Saved entries
=== Section Start ===

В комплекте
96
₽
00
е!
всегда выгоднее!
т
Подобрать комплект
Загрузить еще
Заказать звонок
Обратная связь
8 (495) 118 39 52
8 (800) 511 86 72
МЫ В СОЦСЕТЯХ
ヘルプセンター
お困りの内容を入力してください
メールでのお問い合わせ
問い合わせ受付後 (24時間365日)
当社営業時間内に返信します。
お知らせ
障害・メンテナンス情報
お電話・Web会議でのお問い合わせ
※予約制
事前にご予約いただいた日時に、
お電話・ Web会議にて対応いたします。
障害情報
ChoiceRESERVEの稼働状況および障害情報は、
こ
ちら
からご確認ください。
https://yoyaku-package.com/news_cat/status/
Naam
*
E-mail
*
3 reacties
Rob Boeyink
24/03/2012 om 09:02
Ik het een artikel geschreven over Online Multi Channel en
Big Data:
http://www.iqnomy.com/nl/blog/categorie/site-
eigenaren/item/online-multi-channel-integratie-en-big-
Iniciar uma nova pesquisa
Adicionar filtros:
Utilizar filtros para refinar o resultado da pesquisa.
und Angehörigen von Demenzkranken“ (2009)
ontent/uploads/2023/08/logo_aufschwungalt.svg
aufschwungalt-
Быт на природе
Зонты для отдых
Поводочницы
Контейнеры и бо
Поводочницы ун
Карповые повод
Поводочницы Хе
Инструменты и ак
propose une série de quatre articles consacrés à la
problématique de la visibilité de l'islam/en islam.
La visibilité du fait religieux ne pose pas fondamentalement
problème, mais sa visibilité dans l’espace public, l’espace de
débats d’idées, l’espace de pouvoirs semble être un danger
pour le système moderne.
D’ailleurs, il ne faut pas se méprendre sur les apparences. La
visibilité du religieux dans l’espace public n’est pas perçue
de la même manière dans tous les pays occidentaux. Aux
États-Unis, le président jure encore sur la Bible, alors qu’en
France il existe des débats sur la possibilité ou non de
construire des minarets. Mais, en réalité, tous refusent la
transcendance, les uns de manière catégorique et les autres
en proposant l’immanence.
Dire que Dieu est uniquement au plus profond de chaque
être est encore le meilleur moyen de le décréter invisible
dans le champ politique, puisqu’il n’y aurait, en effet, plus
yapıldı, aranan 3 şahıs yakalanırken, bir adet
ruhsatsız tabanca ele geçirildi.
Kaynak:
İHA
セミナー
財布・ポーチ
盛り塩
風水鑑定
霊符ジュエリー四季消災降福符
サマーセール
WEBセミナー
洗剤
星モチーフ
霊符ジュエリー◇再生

=== Section End ===

Task instructions: Give back, exactly as written, the stretch from the line with "ChoiceRESERVEの稼働状況および障害情報は、" through the line with "problème, mais sa", and no other lines from the records above.

Completed exercise:
ChoiceRESERVEの稼働状況および障害情報は、
こ
ちら
からご確認ください。
https://yoyaku-package.com/news_cat/status/
Naam
*
E-mail
*
3 reacties
Rob Boeyink
24/03/2012 om 09:02
Ik het een artikel geschreven over Online Multi Channel en
Big Data:
http://www.iqnomy.com/nl/blog/categorie/site-
eigenaren/item/online-multi-channel-integratie-en-big-
Iniciar uma nova pesquisa
Adicionar filtros:
Utilizar filtros para refinar o resultado da pesquisa.
und Angehörigen von Demenzkranken“ (2009)
ontent/uploads/2023/08/logo_aufschwungalt.svg
aufschwungalt-
Быт на природе
Зонты для отдых
Поводочницы
Контейнеры и бо
Поводочницы ун
Карповые повод
Поводочницы Хе
Инструменты и ак
propose une série de quatre articles consacrés à la
problématique de la visibilité de l'islam/en islam.
La visibilité du fait religieux ne pose pas fondamentalement
problème, mais sa visibilité dans l’espace public, l’espace de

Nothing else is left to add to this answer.